Let’s play some catchup.
2020 began with all the musical anticipation of a new year and fresh decade. Then, when COVID-19 initially struck the States, music became an afterthought as we watched major albums delayed and highly anticipated tours postponed into oblivion. Then music became a lifeline as we huddled indoors and waited for the world to end. We listened to “quarantine albums,” found comfort in online fireside or bathtub sessions, and began marking Instagram shows on our calendars as if they were actual concerts. Then, the George Floyd murder shook the world, and we needed music to cry to, to scream to, and, most importantly, to march and protest to. In recent weeks, as more of our economy has reopened (and virus cases have spiked), we’ve begun to get the first glimpses of what the music industry — or what’s left of it — might look like after the pandemic.
And we’ve only just crossed the halfway point of 2020.
That’s some heavy lifting that music has done, and maybe that’s why, as we enjoy the few breaths of fresh air (through our masks, of course) we have left before we all have to go back to our bunkers, it feels good to hear a handful of songs that remind us that it’s summer and that it’s okay to, well, feel good. Yes, life sucks, our country is a laughingstock run by a sociopath, we’ve lost loved ones (and will lose more), racial injustice remains as ugly as ever, and we’re all about five dollars away from being broke, but somehow we’re still here, and for a moment, at least for the duration of a song, that might be enough to warrant a nod, a smile, and a head bop.

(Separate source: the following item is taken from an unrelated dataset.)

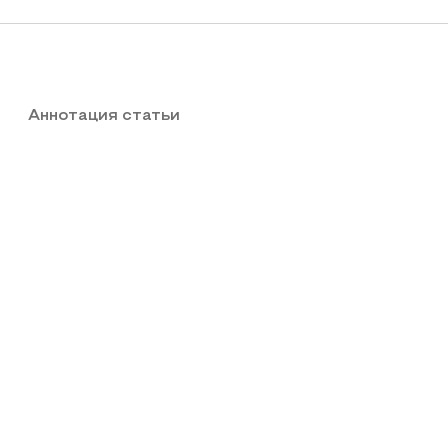
Аннотация статьи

If you’re in need of feeling good, singer-songwriter Bea Kristi (bka beabadoobee) has your back. The 20-year-old went from being a young talent with a handful of singles and EPs to her name to a viral star when Powfu sampled Kristi’s song “Coffee” on his single “Death Bed (Coffee for Your Head)”, which blew up on TikTok earlier this year. For those (like myself) who are too old to make much sense of TikTok, beabadoobee’s latest single, “Care”, will be the song that has you absolutely clamoring for the rest of her studio debut, Fake It Flowers, which should be in our hands sometime this year. “Care” will draw Kristi lazy comparisons to artists like Snail Mail and Jay Som purely due to her age, but those comparisons aren’t entirely without merit. The single glows and begs for re-listens, already as addictive an indie rock track as we’ve heard in 2020, with hooks for days and an irresistible mix of sweetness and dismissal imbued in lines like “I don’t want your sympathy/ Stop saying you give a shit.” After a year as tumultuous as 2020 has been, there’s something appealing about a throwback rock song about being misunderstood and treated like an afterthought.
Yeah, we’ll take that right about now.